When you repeat the entries below, keep each word exactly as it is and drop the pictures.

▼

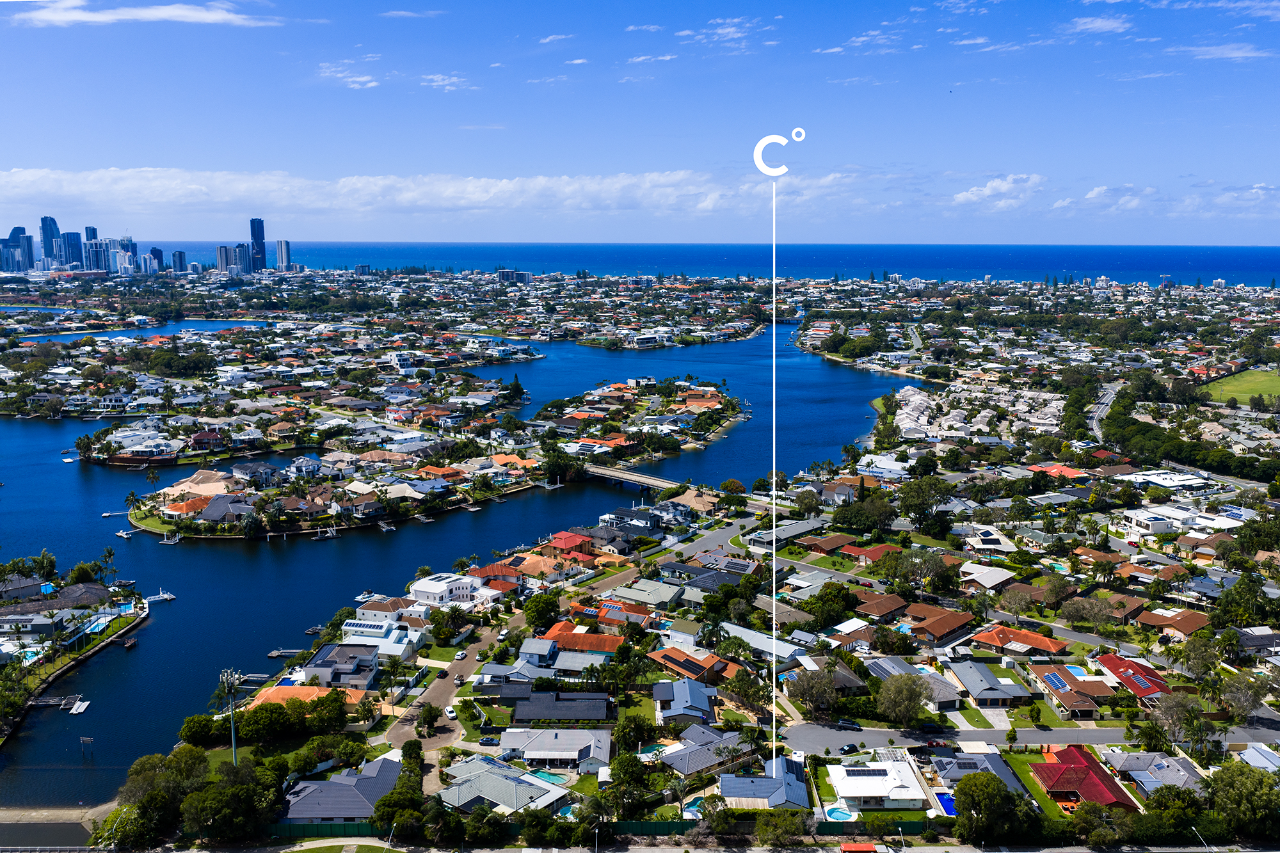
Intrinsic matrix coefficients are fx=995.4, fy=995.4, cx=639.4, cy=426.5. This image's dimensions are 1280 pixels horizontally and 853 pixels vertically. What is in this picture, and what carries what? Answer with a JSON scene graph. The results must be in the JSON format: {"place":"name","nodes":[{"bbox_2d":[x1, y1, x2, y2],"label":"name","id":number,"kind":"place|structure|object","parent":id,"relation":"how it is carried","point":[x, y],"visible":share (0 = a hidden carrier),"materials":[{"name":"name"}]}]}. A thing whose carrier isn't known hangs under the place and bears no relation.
{"place":"outdoors","nodes":[
{"label":"outdoors","id":0,"kind":"place"},
{"bbox_2d":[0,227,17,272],"label":"skyscraper","id":1,"kind":"structure","parent":0,"point":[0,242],"materials":[{"name":"blue glass"}]},
{"bbox_2d":[9,226,35,272],"label":"skyscraper","id":2,"kind":"structure","parent":0,"point":[31,249],"materials":[{"name":"blue glass"}]},
{"bbox_2d":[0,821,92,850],"label":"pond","id":3,"kind":"structure","parent":0,"point":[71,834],"materials":[{"name":"grey"}]},
{"bbox_2d":[39,215,60,268],"label":"skyscraper","id":4,"kind":"structure","parent":0,"point":[43,230],"materials":[{"name":"blue glass"}]},
{"bbox_2d":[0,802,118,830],"label":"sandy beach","id":5,"kind":"structure","parent":0,"point":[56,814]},
{"bbox_2d":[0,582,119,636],"label":"house","id":6,"kind":"structure","parent":0,"point":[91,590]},
{"bbox_2d":[62,229,83,268],"label":"skyscraper","id":7,"kind":"structure","parent":0,"point":[73,235],"materials":[{"name":"blue glass"}]},
{"bbox_2d":[0,553,148,735],"label":"island","id":8,"kind":"structure","parent":0,"point":[91,588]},
{"bbox_2d":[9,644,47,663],"label":"swimming pool","id":9,"kind":"structure","parent":8,"relation":"in","point":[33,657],"materials":[{"name":"liquid"}]},
{"bbox_2d":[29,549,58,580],"label":"tree","id":10,"kind":"object","parent":8,"relation":"on","point":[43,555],"visible":0.94,"materials":[{"name":"green plant"}]},
{"bbox_2d":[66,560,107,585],"label":"tree","id":11,"kind":"object","parent":8,"relation":"on","point":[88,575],"visible":0.95,"materials":[{"name":"green plant"}]},
{"bbox_2d":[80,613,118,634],"label":"swimming pool","id":12,"kind":"structure","parent":8,"relation":"in","point":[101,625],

▲

**YOUR SOLUTION**
Intrinsic matrix coefficients are fx=995.4, fy=995.4, cx=639.4, cy=426.5. This image's dimensions are 1280 pixels horizontally and 853 pixels vertically. What is in this picture, and what carries what? Answer with a JSON scene graph. The results must be in the JSON format: {"place":"name","nodes":[{"bbox_2d":[x1, y1, x2, y2],"label":"name","id":number,"kind":"place|structure|object","parent":id,"relation":"how it is carried","point":[x, y],"visible":share (0 = a hidden carrier),"materials":[{"name":"name"}]}]}. A thing whose carrier isn't known hangs under the place and bears no relation.
{"place":"outdoors","nodes":[
{"label":"outdoors","id":0,"kind":"place"},
{"bbox_2d":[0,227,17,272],"label":"skyscraper","id":1,"kind":"structure","parent":0,"point":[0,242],"materials":[{"name":"blue glass"}]},
{"bbox_2d":[9,226,35,272],"label":"skyscraper","id":2,"kind":"structure","parent":0,"point":[31,249],"materials":[{"name":"blue glass"}]},
{"bbox_2d":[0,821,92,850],"label":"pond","id":3,"kind":"structure","parent":0,"point":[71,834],"materials":[{"name":"grey"}]},
{"bbox_2d":[39,215,60,268],"label":"skyscraper","id":4,"kind":"structure","parent":0,"point":[43,230],"materials":[{"name":"blue glass"}]},
{"bbox_2d":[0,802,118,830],"label":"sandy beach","id":5,"kind":"structure","parent":0,"point":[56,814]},
{"bbox_2d":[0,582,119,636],"label":"house","id":6,"kind":"structure","parent":0,"point":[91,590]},
{"bbox_2d":[62,229,83,268],"label":"skyscraper","id":7,"kind":"structure","parent":0,"point":[73,235],"materials":[{"name":"blue glass"}]},
{"bbox_2d":[0,553,148,735],"label":"island","id":8,"kind":"structure","parent":0,"point":[91,588]},
{"bbox_2d":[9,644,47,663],"label":"swimming pool","id":9,"kind":"structure","parent":8,"relation":"in","point":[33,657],"materials":[{"name":"liquid"}]},
{"bbox_2d":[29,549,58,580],"label":"tree","id":10,"kind":"object","parent":8,"relation":"on","point":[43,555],"visible":0.94,"materials":[{"name":"green plant"}]},
{"bbox_2d":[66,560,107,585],"label":"tree","id":11,"kind":"object","parent":8,"relation":"on","point":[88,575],"visible":0.95,"materials":[{"name":"green plant"}]},
{"bbox_2d":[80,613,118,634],"label":"swimming pool","id":12,"kind":"structure","parent":8,"relation":"in","point":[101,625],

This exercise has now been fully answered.